This was a trios title tournament match.
It’s one of a few ultimate showcases of Lucha Underground and all that it was able to do.
First of all, the booking.
This is a match with two teams that have issues with each other. The Mexican superteam’s infighting is confined to Drago and Aerostar alone, near the end of their Best of Five Series. Fenix tries to get them on the same page throughout the match, briefly succeeding, before inevitably failing to do so.
The other case of major dysfunction here is perhaps the greatest thing Lucha Underground ever managed to accomplish. The ultimate testament to Lucha Underground that they threw this Son of Havoc, Angelico, & Ivelisse trio together as part of a failing love triangle storyline with three people who as individuals, were midcarders at best and that it worked out as well as it did. They never stop arguing with each other throughout the match, rarely tag each other intentionally if at all, and never once seem like a real team. Each of them wants to do the coolest thing and always wants to be in the ring, trying to break out. However, there’s something weirdly charming about the whole thing, this combination of a classic sports movie team of oddballs story combined with some screwball love triangle story that’s resolved through violence. It’s not exactly THE PHILADELPHIA STORY, but what is?
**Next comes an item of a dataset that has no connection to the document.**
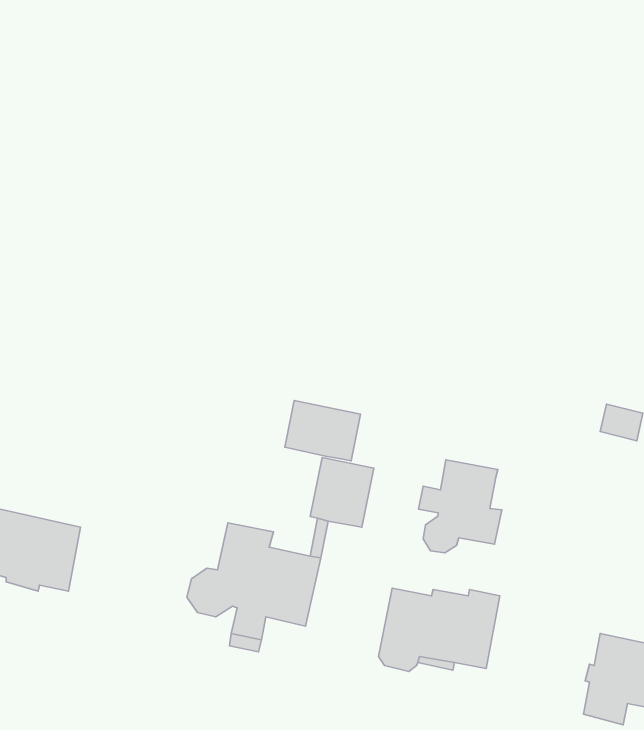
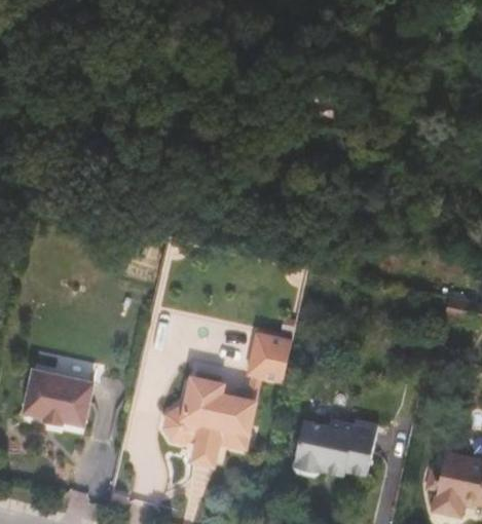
building: [285,401,361,461] -> none
building: [418,460,502,553] -> none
Throughout the match, both stories are impressively furthered through the match, each without stepping on the toes of the other. The superteam is able to get moving first before the rivalry rears its head into public sight, and when it does, the oddball competitiveness of Lucha Underground’s Bad News Bears allows them to suddenly have a real chance, and it’s weirdly exciting? I never imagined myself cheering for M-Dogg 20, Angelico, and Ivelisse, but here we are. Who am I to question it? (: the Lucha Underground story). Most charming of all is the end, where Ivelisse tries to screw the team by leaving, only for Aerostar and Drago to self destruct once again, allowing Son of Havoc to win in spite of his own team.
This is usually where I say this is a lovely piece of classic wrestling booking, but it isn’t. It’s not. It’s something pretty new, at least pulled off as well as this does in a match this great, and that’s even more exciting.
To the second point, it’s just a god damned BLAST.
That’s maybe the most impressive thing here, that they pulled off the balancing act as well as they did. Not only balancing the two different storylines in a way that almost never works as well as it does here, but managing to do all of that and still deliver an absolute banger like this. A hundred cool things and fifty even cooler ones. It’s especially miraculous because one team in this match is not exactly lighting the world on fire. There’s a reason Angelico has been hot dogshit everywhere else he’s gone before and since Lucha Underground, and that’s like 40% booking and 60% the magic of television editing. You can say the same for everyone in this match, with only Fenix even being arguable. It’s a magic thing they do here, in this match, and in general.
It shouldn’t work, but it does. It really really really works, even if it 100% sounds like bullshit to anyone who hasn’t seen it.
The sort of match that could only ever work in Lucha Underground.